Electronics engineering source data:
--------------------
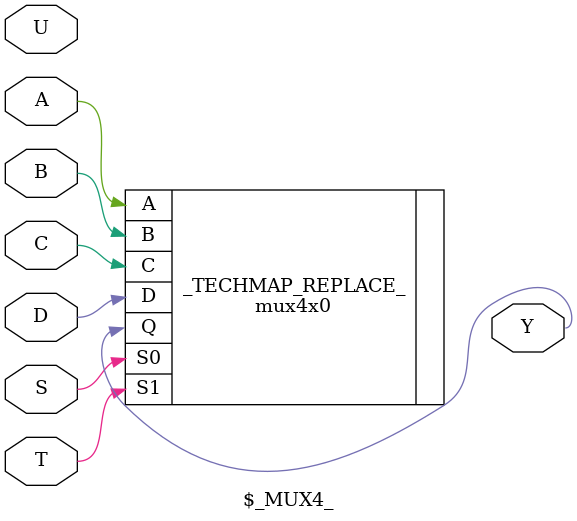
<source format=v>

module \$_MUX8_ (
    A,
    B,
    C,
    D,
    E,
    F,
    G,
    H,
    S,
    T,
    U,
    Y
);
  input A, B, C, D, E, F, G, H, S, T, U;
  output Y;
  mux8x0 _TECHMAP_REPLACE_ (
      .A (A),
      .B (B),
      .C (C),
      .D (D),
      .E (E),
      .F (F),
      .G (G),
      .H (H),
      .S0(S),
      .S1(T),
      .S2(U),
      .Q (Y)
  );
endmodule

module \$_MUX4_ (
    A,
    B,
    C,
    D,
    S,
    T,
    U,
    Y
);
  input A, B, C, D, S, T, U;
  output Y;
  mux4x0 _TECHMAP_REPLACE_ (
      .A (A),
      .B (B),
      .C (C),
      .D (D),
      .S0(S),
      .S1(T),
      .Q (Y)
  );
endmodule

</source>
--------------------
▶ _WHAT YOU HAVE TO DO_: Copy the data in full. No pictures belong in the copy.

▶ _TASK RESULT_:
<source format=v>

module \$_MUX8_ (
    A,
    B,
    C,
    D,
    E,
    F,
    G,
    H,
    S,
    T,
    U,
    Y
);
  input A, B, C, D, E, F, G, H, S, T, U;
  output Y;
  mux8x0 _TECHMAP_REPLACE_ (
      .A (A),
      .B (B),
      .C (C),
      .D (D),
      .E (E),
      .F (F),
      .G (G),
      .H (H),
      .S0(S),
      .S1(T),
      .S2(U),
      .Q (Y)
  );
endmodule

module \$_MUX4_ (
    A,
    B,
    C,
    D,
    S,
    T,
    U,
    Y
);
  input A, B, C, D, S, T, U;
  output Y;
  mux4x0 _TECHMAP_REPLACE_ (
      .A (A),
      .B (B),
      .C (C),
      .D (D),
      .S0(S),
      .S1(T),
      .Q (Y)
  );
endmodule

</source>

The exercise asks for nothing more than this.